Assignment
Exact copy, no pictures: set down every entry below as written.

Dataset content
____
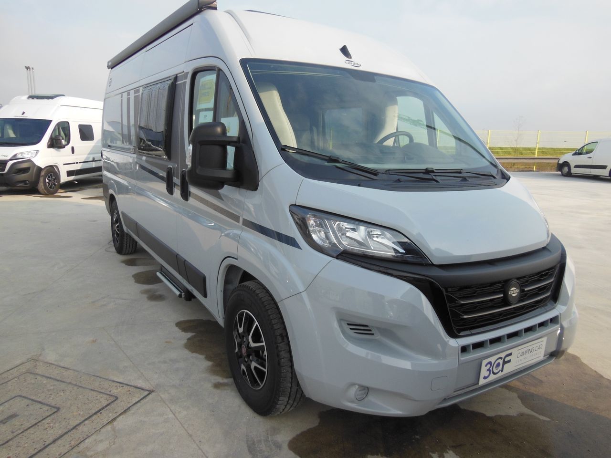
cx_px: 306
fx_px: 441
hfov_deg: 69.4
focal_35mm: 25
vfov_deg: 54.9
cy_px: 229
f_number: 3.5
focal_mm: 4.5
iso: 125
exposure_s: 1/640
____
Result for this exercise
cx_px: 306
fx_px: 441
hfov_deg: 69.4
focal_35mm: 25
vfov_deg: 54.9
cy_px: 229
f_number: 3.5
focal_mm: 4.5
iso: 125
exposure_s: 1/640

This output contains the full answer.